“Always in the big woods when you leave familiar ground and step off alone into a new place there will be, along with the feelings of curiosity and excitement, a little nagging of dread. It is the ancient fear of the Unknown, and it is your first bond with the wilderness you are going into.” ~Wendell Berry
When I was realizing that Kangaroo the Dog was turning 3 months old this past week, I thought, “Hey, didn’t I have my last hip surgery around this time last year?”
Turns out the very next day was my one year anniversary so I headed up into the mountains to celebrate by finally running my friend El’s patented Humpty Hump run stringing together two peaks behind the University of Utah – VanCott and Mt. Wire – for a total of 10 miles and over 3,600 feet of gain.
My last three winters have been consumed by hip surgeries, crutching, and nearly endless rehabilitation that I almost don’t know what to do with myself now that the evenings are getting darker and the snow is beginning to fall. Heck I just did squats, lunges, and crabwalks around my living room listening to audiobooks just for old times’ sake.
By 1-year post-FAI surgrey recovery I have…
- *Returned to running, skiing, climbing, cycling, and yoga with no restrictions or hip pain whatsoever
- *Spent more time this summer running in the mountains than any year ever before
- *Completed the supposed most difficult 50K trail race in the country – The Rut 50K
- *Ran several short trail races and took 3rd place in the inaugural Burn 10K road run
- *Did a few backpacking trips including 40 miles through Utah’s Grand Gulch
Although I am excited for winter and my seemingly mobile future, it is almost like I have gotten into a comfortable routine with surgeries and rehab that I, GASP, don’t know what to do with myself right now. I feel restless and a little uncertain.
Maybe I am still waiting for the other shoe to drop (although I don’t really have any shoes left) or maybe it is a little hard to accept that all this hip drama is behind me or perhaps this is just my first bond with the new life I am going into as Mr. Berry suggests above. All I know it has been one long haul.
The Long Haul…
- FAI Surgery #1 – December 9, 2011: Left hip femoroplasty, acetabuloplasty, labral repair, and iliopsoas tendon release.
- Capsular Repair – January 17, 2013: Left hip capsular repair (tightening of iliofemoral ligament) along with some cartilage debridement and scar tissue removal.
- FAI Surgery #2 – November 14, 2013: Right hip femoroplasty and capsular repair (tightening of iliofemoral ligament).
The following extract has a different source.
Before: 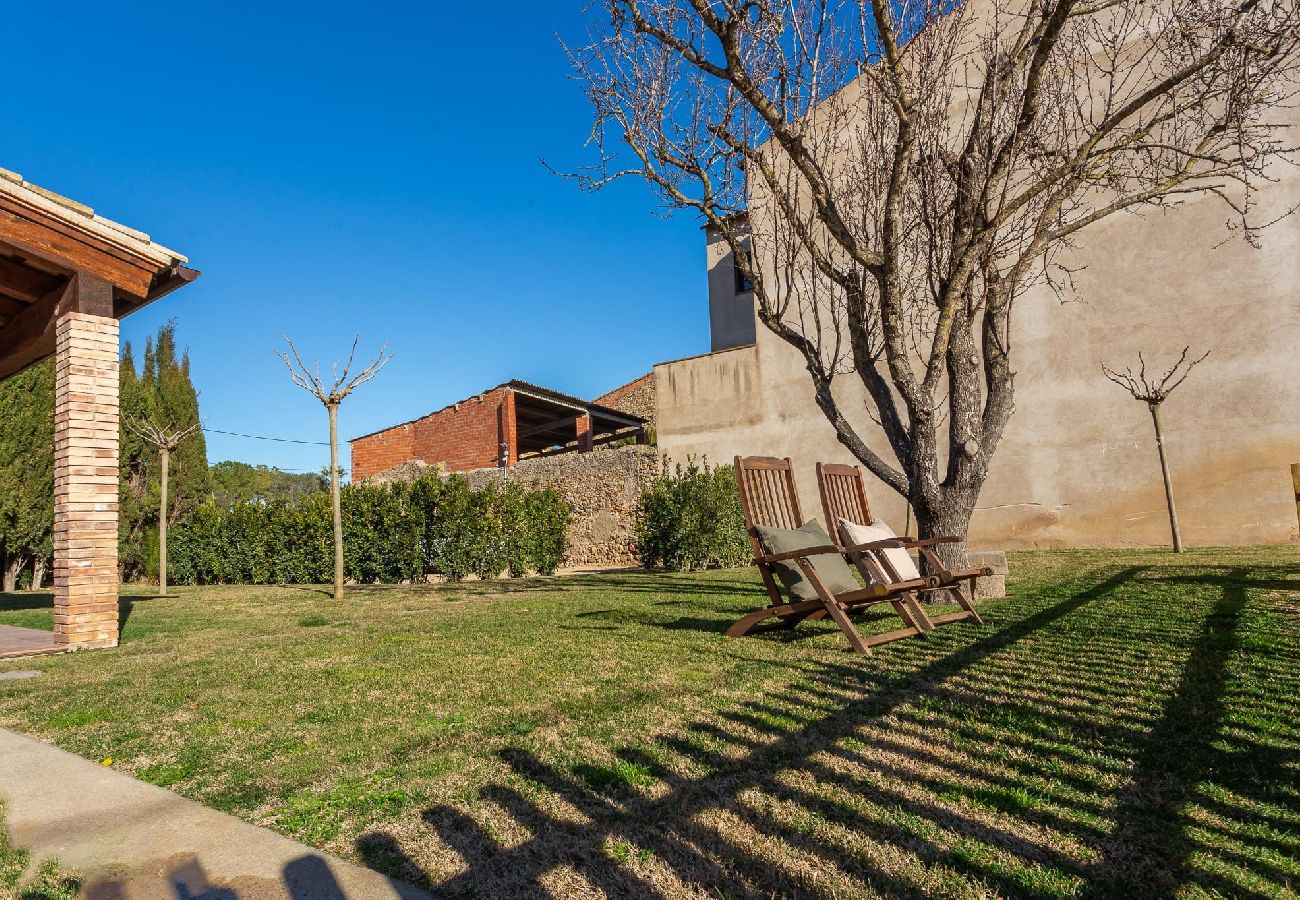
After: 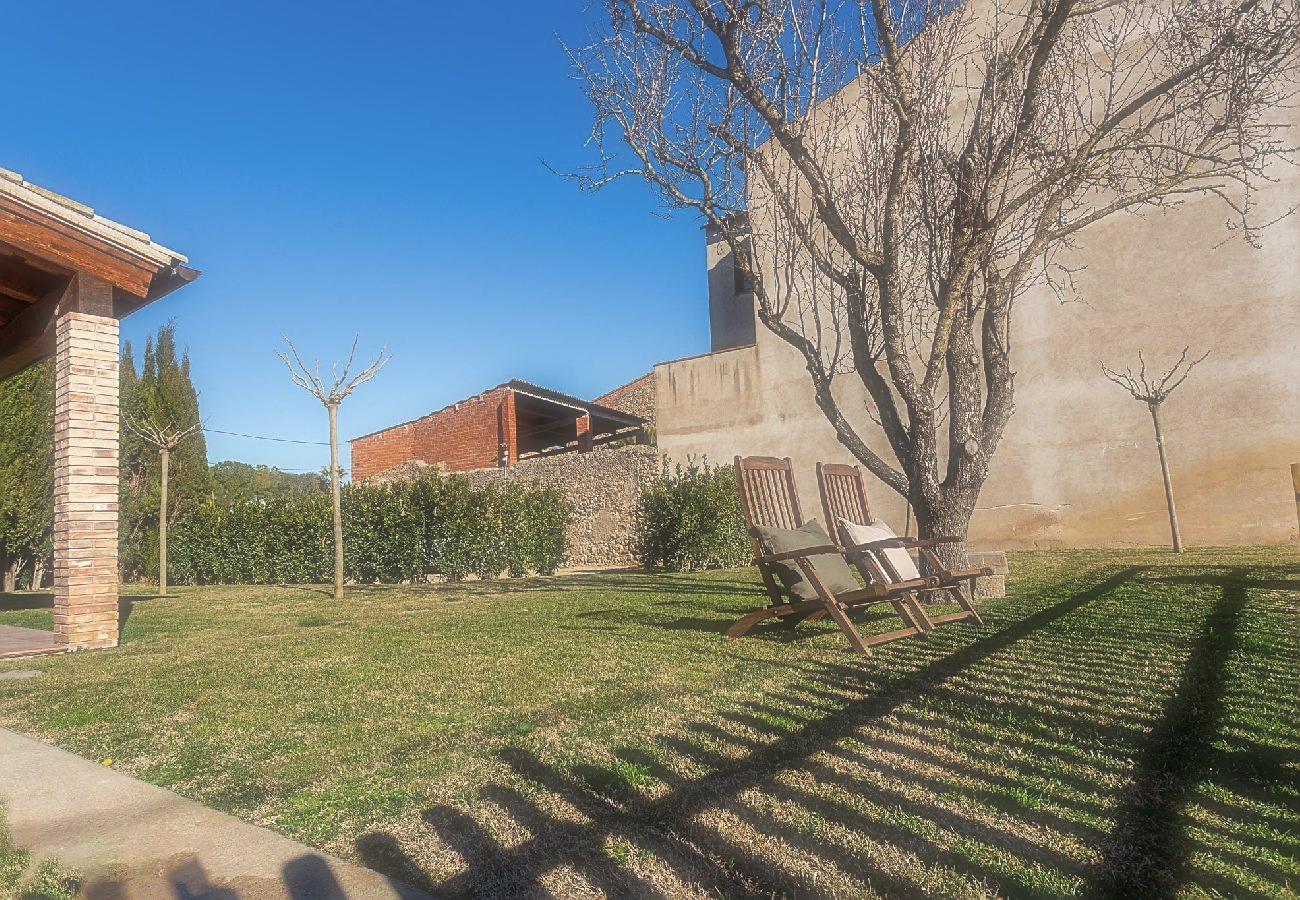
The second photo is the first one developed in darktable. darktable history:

For so long I defined myself as “bad hip” girl so it is a little bit of a switch to define myself as something else. They call crutches a crutch for a reason – “anything that serves as a temporary and often inappropriate support, supplement, or substitute; prop.” And I would say my winters of crutching were a totally inappropriate substitute for the life I’ve wanted to live!
Without crutches, I have no excuse for not being awesome. There is really no limit to what I can do right now. I am making BIG plans for 2015 and heading into some previously uncharted territory which is equally exciting as it is frightening – like all good change usually is!